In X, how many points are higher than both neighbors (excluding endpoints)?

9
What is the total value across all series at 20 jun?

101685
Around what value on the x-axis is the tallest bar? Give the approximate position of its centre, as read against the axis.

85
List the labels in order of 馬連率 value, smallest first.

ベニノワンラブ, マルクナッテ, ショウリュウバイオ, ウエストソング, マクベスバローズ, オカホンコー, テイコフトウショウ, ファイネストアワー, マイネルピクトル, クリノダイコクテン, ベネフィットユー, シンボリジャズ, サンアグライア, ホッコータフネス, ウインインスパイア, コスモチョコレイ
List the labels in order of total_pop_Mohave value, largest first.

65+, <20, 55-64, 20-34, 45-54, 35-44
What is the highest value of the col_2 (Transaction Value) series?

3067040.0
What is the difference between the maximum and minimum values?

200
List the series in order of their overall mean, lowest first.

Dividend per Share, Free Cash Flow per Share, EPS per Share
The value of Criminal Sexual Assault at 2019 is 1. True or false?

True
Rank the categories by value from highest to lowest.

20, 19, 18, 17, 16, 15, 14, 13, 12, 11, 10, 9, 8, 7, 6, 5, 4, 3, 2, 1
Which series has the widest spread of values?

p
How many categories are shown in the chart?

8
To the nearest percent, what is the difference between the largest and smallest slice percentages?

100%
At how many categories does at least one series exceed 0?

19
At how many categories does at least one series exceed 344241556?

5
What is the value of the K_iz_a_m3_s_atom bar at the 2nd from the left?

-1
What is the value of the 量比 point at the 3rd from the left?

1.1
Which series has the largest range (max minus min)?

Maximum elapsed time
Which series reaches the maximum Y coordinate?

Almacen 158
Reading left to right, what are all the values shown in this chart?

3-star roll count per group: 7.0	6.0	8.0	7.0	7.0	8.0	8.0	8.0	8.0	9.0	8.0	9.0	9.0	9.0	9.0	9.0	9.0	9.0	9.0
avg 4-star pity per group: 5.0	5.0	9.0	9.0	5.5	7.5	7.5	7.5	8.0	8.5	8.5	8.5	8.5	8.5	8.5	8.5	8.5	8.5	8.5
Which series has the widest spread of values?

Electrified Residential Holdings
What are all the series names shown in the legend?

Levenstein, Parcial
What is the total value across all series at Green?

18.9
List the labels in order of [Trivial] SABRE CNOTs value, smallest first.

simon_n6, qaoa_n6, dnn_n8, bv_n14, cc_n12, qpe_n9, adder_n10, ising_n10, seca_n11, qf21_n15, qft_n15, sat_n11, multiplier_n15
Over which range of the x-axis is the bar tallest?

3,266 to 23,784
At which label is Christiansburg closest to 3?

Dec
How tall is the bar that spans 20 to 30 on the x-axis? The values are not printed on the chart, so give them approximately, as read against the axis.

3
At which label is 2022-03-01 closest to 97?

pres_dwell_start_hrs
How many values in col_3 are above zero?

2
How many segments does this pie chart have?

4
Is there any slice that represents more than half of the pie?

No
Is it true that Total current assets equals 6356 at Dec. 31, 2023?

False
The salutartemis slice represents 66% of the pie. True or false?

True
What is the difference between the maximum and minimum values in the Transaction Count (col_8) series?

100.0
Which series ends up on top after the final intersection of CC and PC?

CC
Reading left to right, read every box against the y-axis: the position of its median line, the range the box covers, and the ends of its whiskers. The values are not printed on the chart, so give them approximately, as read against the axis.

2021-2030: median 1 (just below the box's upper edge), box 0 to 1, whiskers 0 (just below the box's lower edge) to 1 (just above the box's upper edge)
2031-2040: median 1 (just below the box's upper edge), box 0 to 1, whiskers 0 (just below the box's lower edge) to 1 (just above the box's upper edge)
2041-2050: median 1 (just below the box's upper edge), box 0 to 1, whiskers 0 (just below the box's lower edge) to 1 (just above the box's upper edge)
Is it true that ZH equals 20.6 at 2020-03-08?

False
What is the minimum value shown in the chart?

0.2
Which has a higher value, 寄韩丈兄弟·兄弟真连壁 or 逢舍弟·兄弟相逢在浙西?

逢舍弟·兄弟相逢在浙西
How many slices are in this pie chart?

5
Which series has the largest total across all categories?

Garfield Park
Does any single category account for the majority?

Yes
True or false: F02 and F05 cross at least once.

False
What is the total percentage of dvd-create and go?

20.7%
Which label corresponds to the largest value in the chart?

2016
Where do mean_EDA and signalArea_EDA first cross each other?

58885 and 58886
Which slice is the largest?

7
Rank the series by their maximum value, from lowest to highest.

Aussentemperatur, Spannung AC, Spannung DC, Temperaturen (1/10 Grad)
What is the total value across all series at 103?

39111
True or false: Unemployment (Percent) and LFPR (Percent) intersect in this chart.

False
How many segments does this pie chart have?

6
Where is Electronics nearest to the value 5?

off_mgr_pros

══════════════════════════════

> ASSIGNMENT
Copy out every one of the entries above word for word, without changing anything.

> EXERCISE OUTPUT
In X, how many points are higher than both neighbors (excluding endpoints)?

9
What is the total value across all series at 20 jun?

101685
Around what value on the x-axis is the tallest bar? Give the approximate position of its centre, as read against the axis.

85
List the labels in order of 馬連率 value, smallest first.

ベニノワンラブ, マルクナッテ, ショウリュウバイオ, ウエストソング, マクベスバローズ, オカホンコー, テイコフトウショウ, ファイネストアワー, マイネルピクトル, クリノダイコクテン, ベネフィットユー, シンボリジャズ, サンアグライア, ホッコータフネス, ウインインスパイア, コスモチョコレイ
List the labels in order of total_pop_Mohave value, largest first.

65+, <20, 55-64, 20-34, 45-54, 35-44
What is the highest value of the col_2 (Transaction Value) series?

3067040.0
What is the difference between the maximum and minimum values?

200
List the series in order of their overall mean, lowest first.

Dividend per Share, Free Cash Flow per Share, EPS per Share
The value of Criminal Sexual Assault at 2019 is 1. True or false?

True
Rank the categories by value from highest to lowest.

20, 19, 18, 17, 16, 15, 14, 13, 12, 11, 10, 9, 8, 7, 6, 5, 4, 3, 2, 1
Which series has the widest spread of values?

p
How many categories are shown in the chart?

8
To the nearest percent, what is the difference between the largest and smallest slice percentages?

100%
At how many categories does at least one series exceed 0?

19
At how many categories does at least one series exceed 344241556?

5
What is the value of the K_iz_a_m3_s_atom bar at the 2nd from the left?

-1
What is the value of the 量比 point at the 3rd from the left?

1.1
Which series has the largest range (max minus min)?

Maximum elapsed time
Which series reaches the maximum Y coordinate?

Almacen 158
Reading left to right, what are all the values shown in this chart?

3-star roll count per group: 7.0	6.0	8.0	7.0	7.0	8.0	8.0	8.0	8.0	9.0	8.0	9.0	9.0	9.0	9.0	9.0	9.0	9.0	9.0
avg 4-star pity per group: 5.0	5.0	9.0	9.0	5.5	7.5	7.5	7.5	8.0	8.5	8.5	8.5	8.5	8.5	8.5	8.5	8.5	8.5	8.5
Which series has the widest spread of values?

Electrified Residential Holdings
What are all the series names shown in the legend?

Levenstein, Parcial
What is the total value across all series at Green?

18.9
List the labels in order of [Trivial] SABRE CNOTs value, smallest first.

simon_n6, qaoa_n6, dnn_n8, bv_n14, cc_n12, qpe_n9, adder_n10, ising_n10, seca_n11, qf21_n15, qft_n15, sat_n11, multiplier_n15
Over which range of the x-axis is the bar tallest?

3,266 to 23,784
At which label is Christiansburg closest to 3?

Dec
How tall is the bar that spans 20 to 30 on the x-axis? The values are not printed on the chart, so give them approximately, as read against the axis.

3
At which label is 2022-03-01 closest to 97?

pres_dwell_start_hrs
How many values in col_3 are above zero?

2
How many segments does this pie chart have?

4
Is there any slice that represents more than half of the pie?

No
Is it true that Total current assets equals 6356 at Dec. 31, 2023?

False
The salutartemis slice represents 66% of the pie. True or false?

True
What is the difference between the maximum and minimum values in the Transaction Count (col_8) series?

100.0
Which series ends up on top after the final intersection of CC and PC?

CC
Reading left to right, read every box against the y-axis: the position of its median line, the range the box covers, and the ends of its whiskers. The values are not printed on the chart, so give them approximately, as read against the axis.

2021-2030: median 1 (just below the box's upper edge), box 0 to 1, whiskers 0 (just below the box's lower edge) to 1 (just above the box's upper edge)
2031-2040: median 1 (just below the box's upper edge), box 0 to 1, whiskers 0 (just below the box's lower edge) to 1 (just above the box's upper edge)
2041-2050: median 1 (just below the box's upper edge), box 0 to 1, whiskers 0 (just below the box's lower edge) to 1 (just above the box's upper edge)
Is it true that ZH equals 20.6 at 2020-03-08?

False
What is the minimum value shown in the chart?

0.2
Which has a higher value, 寄韩丈兄弟·兄弟真连壁 or 逢舍弟·兄弟相逢在浙西?

逢舍弟·兄弟相逢在浙西
How many slices are in this pie chart?

5
Which series has the largest total across all categories?

Garfield Park
Does any single category account for the majority?

Yes
True or false: F02 and F05 cross at least once.

False
What is the total percentage of dvd-create and go?

20.7%
Which label corresponds to the largest value in the chart?

2016
Where do mean_EDA and signalArea_EDA first cross each other?

58885 and 58886
Which slice is the largest?

7
Rank the series by their maximum value, from lowest to highest.

Aussentemperatur, Spannung AC, Spannung DC, Temperaturen (1/10 Grad)
What is the total value across all series at 103?

39111
True or false: Unemployment (Percent) and LFPR (Percent) intersect in this chart.

False
How many segments does this pie chart have?

6
Where is Electronics nearest to the value 5?

off_mgr_pros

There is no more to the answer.